Era il 19 novembre quando Rafa Nadal ha chiuso la sua carriera tennistica con la sconfitta in Coppa Davis contro Botic van de Zandschulp. Il 22 volte campione Slam è ancora in quella fase dov’è difficile accettare di aver lasciato lo sport, come ha confessato in una conferenza stampa sul tema “Rendimento sportivo e salute” presso la Scuola Universitaria UAX, nel campus di Villanueva de la Cañada (Madrid): “Ho perso competitività e questo mi dà fastidio. Vado a giocare a golf e non riesco a concentrarmi come prima, non capisco chi gioca senza un obiettivo, al di là del tenersi in forma”, scherza (ma non troppo) Nadal.

• **Estratti dei record**
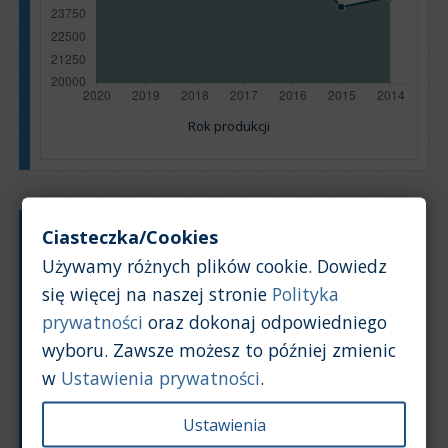
Rok produkcji
Ciasteczka/Cookies
Typ silnika:
Benzyna + LPG
Używamy różnych plików cookie. Dowiedz
Pojemność silnika:
1,2
się więcej na naszej stronie
Polityka
Na podstawie: 13 ogłoszeń
prywatności
oraz dokonaj odpowiedniego
Powrót na górę
wyboru. Zawsze możesz to później zmienic
Wykres
Tabela
w
Ustawienia prywatności
.
Średnia wartość rynkowa samochodu [PLN]
Ustawienia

• **Il compito**
Traduci in inglese la frase del testo dato «Era il 19 novembre quando Rafa Nadal ha chiuso la sua carriera tennistica con la sconfitta in Coppa Davis contro Botic van de Zandschulp.» I record non servono per svolgere il lavoro.

• **Risposta**
It was November 19 when Rafa Nadal ended his tennis career with the Davis Cup defeat against Botic van de Zandschulp.